-------- Records provided --------

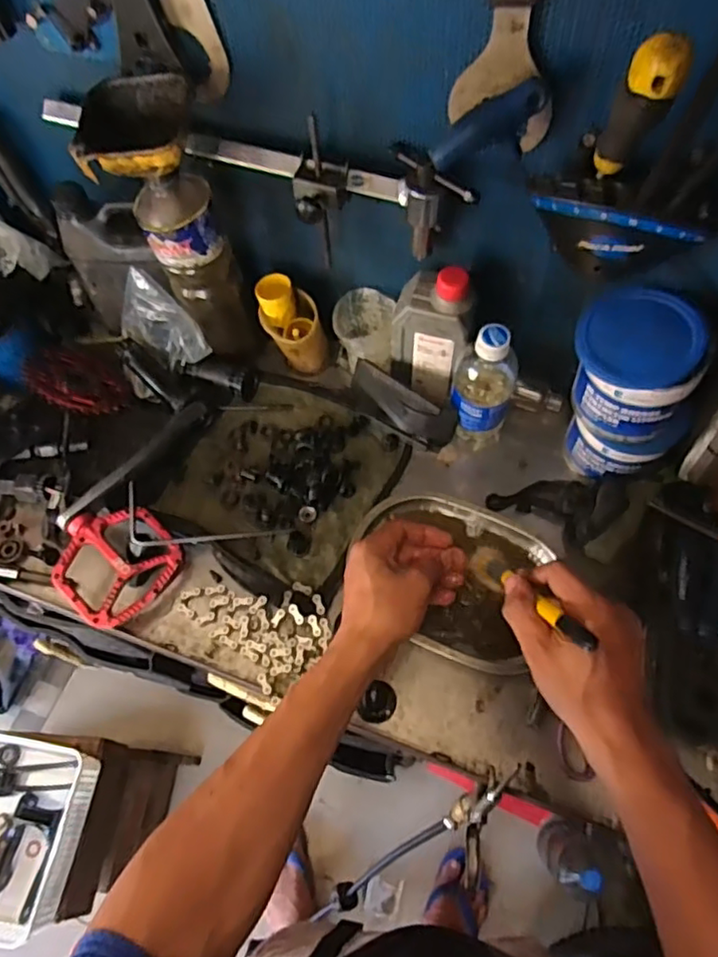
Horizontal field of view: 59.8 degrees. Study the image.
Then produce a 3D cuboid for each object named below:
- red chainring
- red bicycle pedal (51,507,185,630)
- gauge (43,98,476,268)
[{"bbox_3d":[-0.335,-0.117,0.748,0.111,0.007,0.125,19,32,-23],"label":"red chainring"},{"bbox_3d":[-0.249,0.083,0.634,0.111,0.017,0.113,45,69,4],"label":"red bicycle pedal"},{"bbox_3d":[-0.105,-0.277,0.581,0.417,0.119,0.067,16,65,12],"label":"gauge"}]

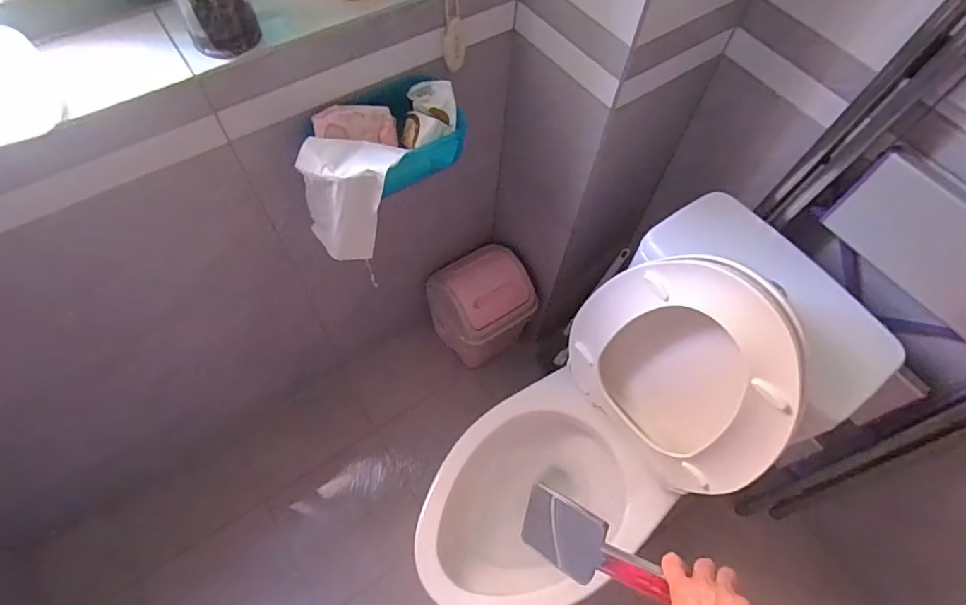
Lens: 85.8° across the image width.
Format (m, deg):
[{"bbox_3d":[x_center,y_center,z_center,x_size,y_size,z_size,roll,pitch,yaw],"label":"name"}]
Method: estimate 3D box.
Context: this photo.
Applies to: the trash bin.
[{"bbox_3d":[-0.010,0.024,1.349,0.204,0.358,0.199,-27,66,-17],"label":"trash bin"}]

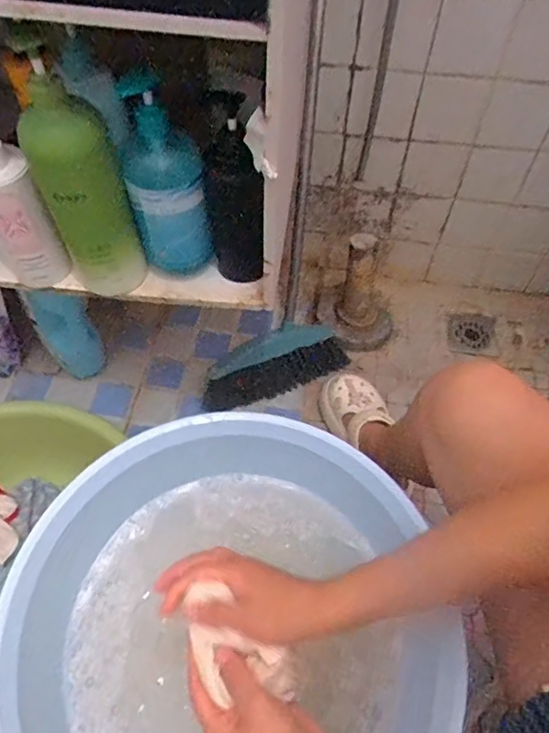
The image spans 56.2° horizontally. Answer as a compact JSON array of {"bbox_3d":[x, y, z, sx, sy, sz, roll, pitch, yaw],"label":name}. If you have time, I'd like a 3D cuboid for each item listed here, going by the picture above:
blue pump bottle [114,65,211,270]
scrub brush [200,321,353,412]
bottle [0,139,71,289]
[{"bbox_3d":[-0.109,-0.185,0.524,0.076,0.209,0.047,-5,45,-4],"label":"blue pump bottle"},{"bbox_3d":[0.001,0.003,0.909,0.278,0.064,0.090,-26,60,-18],"label":"scrub brush"},{"bbox_3d":[-0.268,-0.159,0.528,0.058,0.192,0.051,-28,61,-19],"label":"bottle"}]

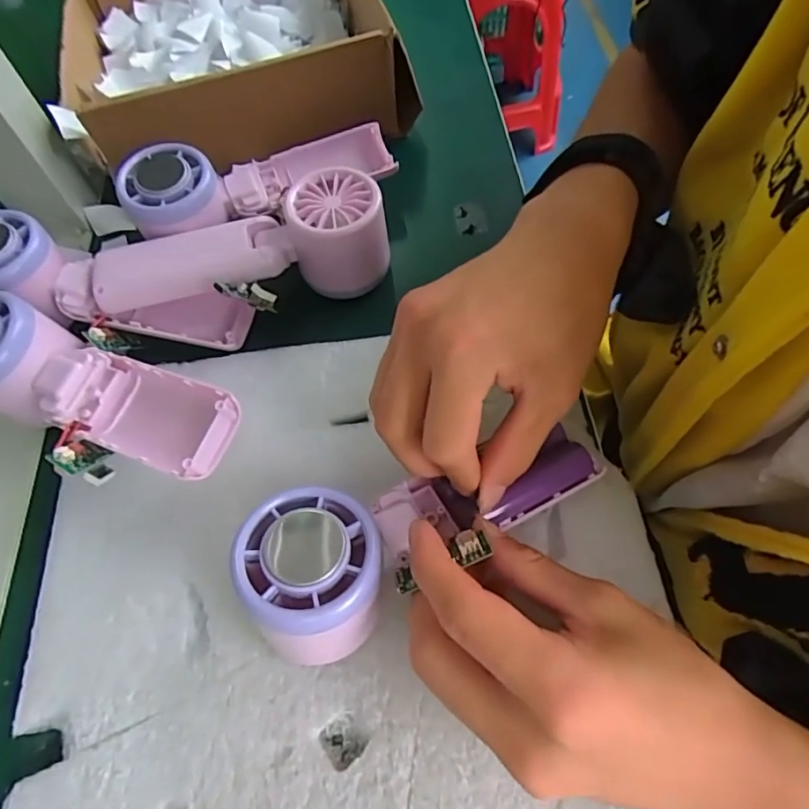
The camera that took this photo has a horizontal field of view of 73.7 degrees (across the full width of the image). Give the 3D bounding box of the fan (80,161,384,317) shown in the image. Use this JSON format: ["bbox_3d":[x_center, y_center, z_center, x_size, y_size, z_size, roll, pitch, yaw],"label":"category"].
[{"bbox_3d":[-0.093,-0.089,0.311,0.161,0.049,0.049,-10,62,-3],"label":"fan"}]

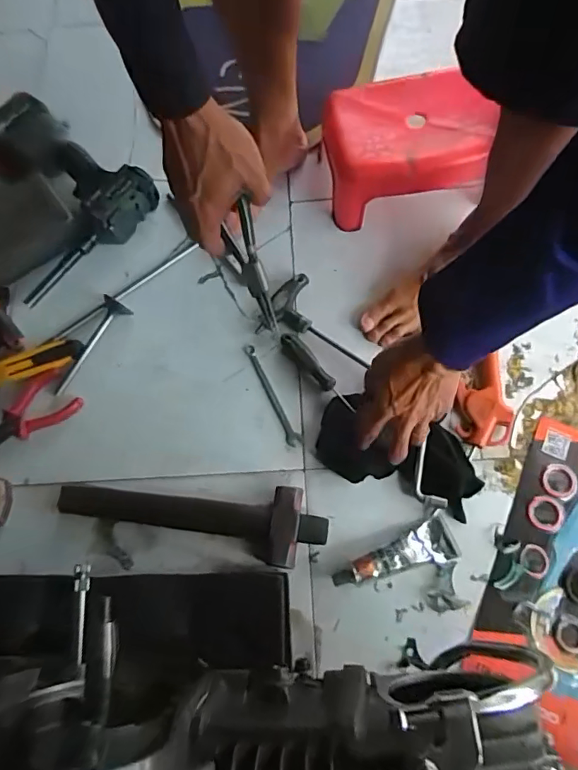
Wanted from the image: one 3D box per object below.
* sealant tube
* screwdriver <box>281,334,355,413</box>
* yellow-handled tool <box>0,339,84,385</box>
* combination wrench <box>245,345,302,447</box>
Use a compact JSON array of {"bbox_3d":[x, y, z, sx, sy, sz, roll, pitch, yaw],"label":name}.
[{"bbox_3d":[0.117,0.188,0.551,0.140,0.028,0.048,-16,71,-4],"label":"sealant tube"},{"bbox_3d":[0.036,-0.016,0.632,0.021,0.023,0.132,-38,74,-11],"label":"screwdriver"},{"bbox_3d":[-0.339,-0.029,0.636,0.140,0.014,0.037,-22,72,-6],"label":"yellow-handled tool"},{"bbox_3d":[-0.022,0.011,0.641,0.017,0.011,0.147,-23,72,-7],"label":"combination wrench"}]

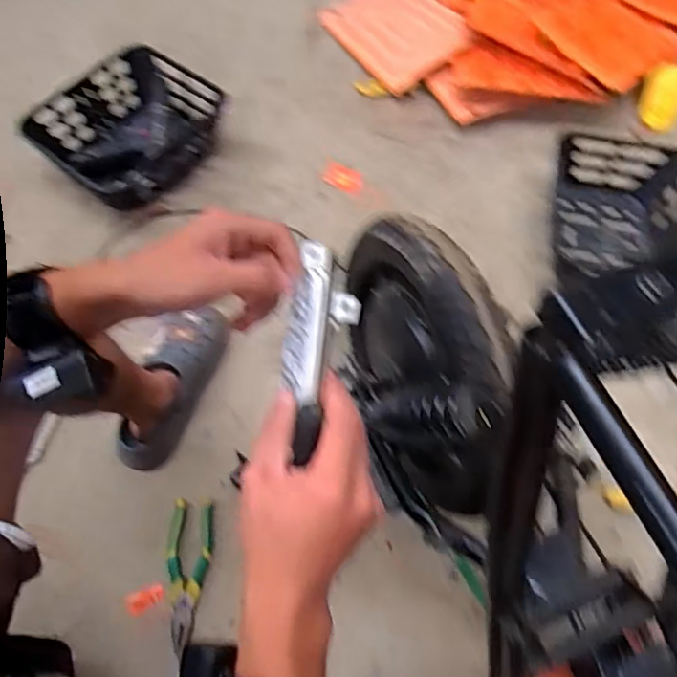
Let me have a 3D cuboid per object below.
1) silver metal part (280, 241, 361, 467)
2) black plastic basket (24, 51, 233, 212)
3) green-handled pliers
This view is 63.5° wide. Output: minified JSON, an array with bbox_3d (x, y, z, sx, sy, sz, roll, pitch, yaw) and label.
[{"bbox_3d":[-0.014,0.004,0.366,0.048,0.046,0.149,5,70,-1],"label":"silver metal part"},{"bbox_3d":[-0.399,-0.407,1.071,0.275,0.107,0.313,34,67,13],"label":"black plastic basket"},{"bbox_3d":[-0.214,0.328,0.766,0.062,0.028,0.195,2,64,-2],"label":"green-handled pliers"}]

--------

» **Work required**: Among the lines of the preceding data, which ones hold the word "have"? List them.

» **Answer box**:
The image spans 56.2° horizontally. Answer as a compact JSON array of {"bbox_3d":[x, y, z, sx, sy, sz, roll, pitch, yaw],"label":name}. If you have time, I'd like a 3D cuboid for each item listed here, going by the picture above:
Let me have a 3D cuboid per object below.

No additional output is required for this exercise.